与钢筋混凝土基础或挡土结构相比，土工合成加筋土复合地基无疑是一种相对柔软的土工构筑物。因此，施工时的瞬时变形及使用时的长期流变是土工合成加筋土设计上必须考虑的重要参数。实际工程监测表明加筋土的荷载沉降曲线与加载速率显著相关，这种特性严重影响加筋土地基的短期或长期与时间有关的变形行为，而以时间t为内在变量的传统粘塑性理论和流变模型不能完全合理解释这种现象。本项目以土工格栅加筋砂土为对象，基于加载速率变化开展一系列的模型试验和理论研究，分析加载速率变化与加筋砂土地基与时间相关变形的关系及内在规律。本项目的创新点主要包括：阐明加载速率变化下加筋砂土瞬时及长期变形发生机理；提出基于加载速率效应的加筋砂土时间有关变形的有限元预测方法。本项目的研究方法将突破直接以时间t为内变量的传统弹粘塑性理论框架，其成果对揭示加筋砂土与时间相关的变形破坏机理以及确立高精度的变形预测方法具有重要的理论意义及应用价值。

:::::

练习 A:
这篇关于加筋砂土地基变形研究的短文提到了哪些基础、结构或地基？请按出现顺序全部列出。

记录列表:
:::::

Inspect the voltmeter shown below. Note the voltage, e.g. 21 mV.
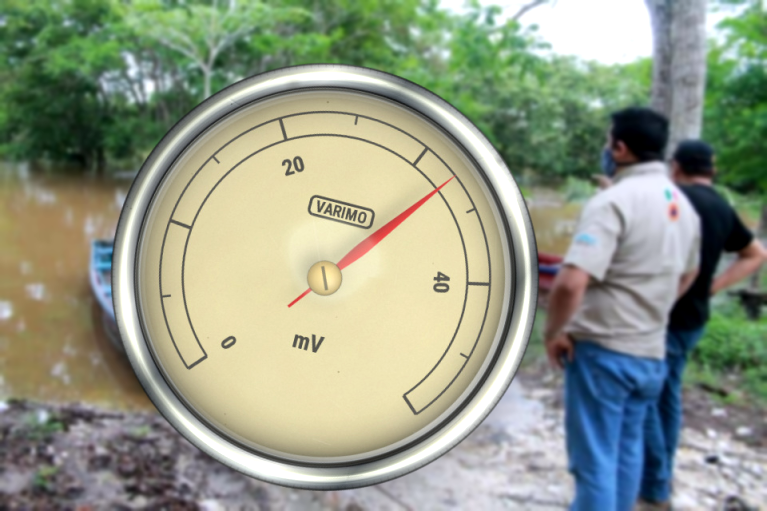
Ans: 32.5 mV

:::::

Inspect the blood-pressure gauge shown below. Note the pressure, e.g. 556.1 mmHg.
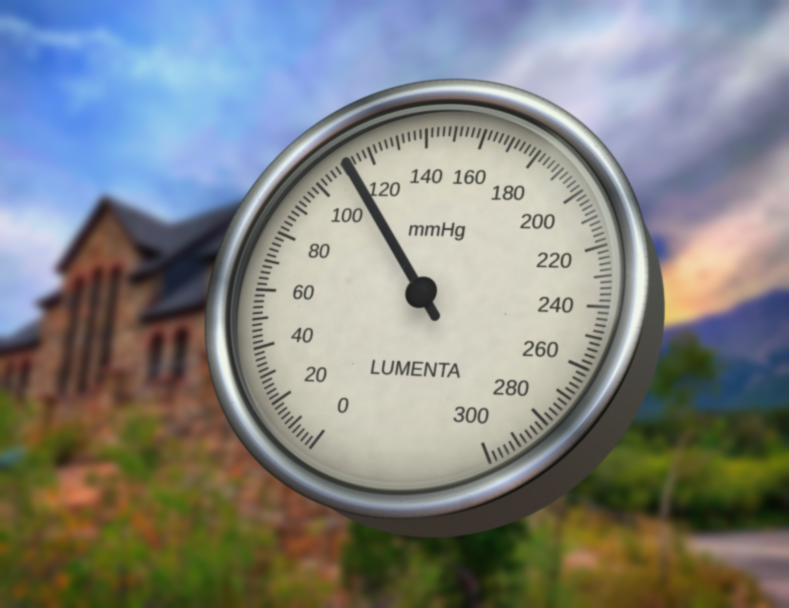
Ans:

:::::

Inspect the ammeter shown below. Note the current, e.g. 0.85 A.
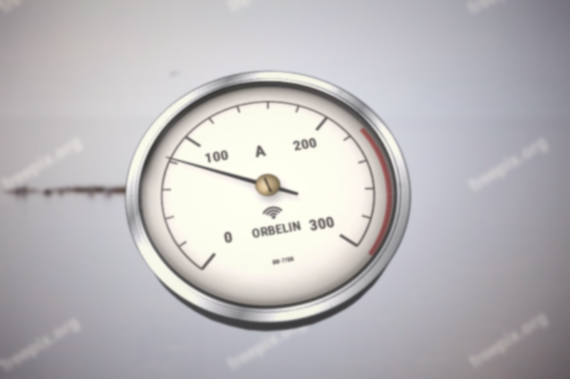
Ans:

:::::

练习 B:
选出记录中所有含有“Note”这个词的行，并逐行抄下。

书面作答 A:
钢筋混凝土基础、挡土结构、土工合成加筋土复合地基、加筋土地基、加筋砂土地基

书面作答 B:
Inspect the voltmeter shown below. Note the voltage, e.g. 21 mV.
Inspect the blood-pressure gauge shown below. Note the pressure, e.g. 556.1 mmHg.
Inspect the ammeter shown below. Note the current, e.g. 0.85 A.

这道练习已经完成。